Well-known Victorian hymns such as ‘We plough the fields and scatter’ (ICH 47), ‘Come ye thankful people, come’ (37) and ‘All things bright and beautiful’ (No 25) , helped to popularise his idea of a harvest thanksgiving service and spread the annual custom of decorating churches with home-grown produce.

But the person who helped to have the Harvest Thanksgiving introduced to Anglican calendar was, perhaps, the Revd Piers Claughton (1811-1884), when he was Vicar of Elton in Huntingdonshire in 1854. He later became Bishop of St Helena and then of Colombo, and later Archdeacon of London.
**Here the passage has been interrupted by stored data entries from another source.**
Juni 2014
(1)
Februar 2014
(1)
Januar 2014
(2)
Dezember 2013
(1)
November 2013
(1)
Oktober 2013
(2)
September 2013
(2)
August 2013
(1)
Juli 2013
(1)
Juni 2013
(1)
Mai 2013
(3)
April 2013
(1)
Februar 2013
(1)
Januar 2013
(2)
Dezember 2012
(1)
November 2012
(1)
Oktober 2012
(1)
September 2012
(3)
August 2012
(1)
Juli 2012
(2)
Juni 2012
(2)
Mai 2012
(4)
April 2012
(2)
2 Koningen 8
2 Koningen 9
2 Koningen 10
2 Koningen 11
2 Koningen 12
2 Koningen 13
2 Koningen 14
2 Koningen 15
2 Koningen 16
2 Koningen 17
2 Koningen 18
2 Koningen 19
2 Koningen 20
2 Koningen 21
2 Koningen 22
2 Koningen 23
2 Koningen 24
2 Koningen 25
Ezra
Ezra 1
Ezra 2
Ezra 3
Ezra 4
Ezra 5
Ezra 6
Increasingly, churches have linked harvest with an awareness of and concern for the impoverished and for people in the developing world for whom growing crops of sufficient quality and quantity remains a struggle. It should be mentioned that the food being collected at this year’s harvest is going to the outreach programme from Christ Church Cathedral, Dublin, at the Mendicity Institute.

Let us pray:

The Collect of the Day:

Almighty and everlasting God:
Increase in us your gift of faith
that, forsaking what lies behind,
we may run the way of your commandments
and win the crown of everlasting joy;
through Jesus Christ our Lord.

Our Father …

May the God of hope
fill you with all joy and peace in believing,
so that by the Holy Spirit
you may abound in hope,
and the blessing of God almighty,
the Father, the Son, and the Holy Spirit,
be with you and remain with you always. Amen.

Canon Patrick Comerford is Lecturer in Anglicanism, Liturgy and Church History, the Church of Ireland Theological Institute. These notes were shared in a tutorial group with MTh students on Wednesday 2 October 2013.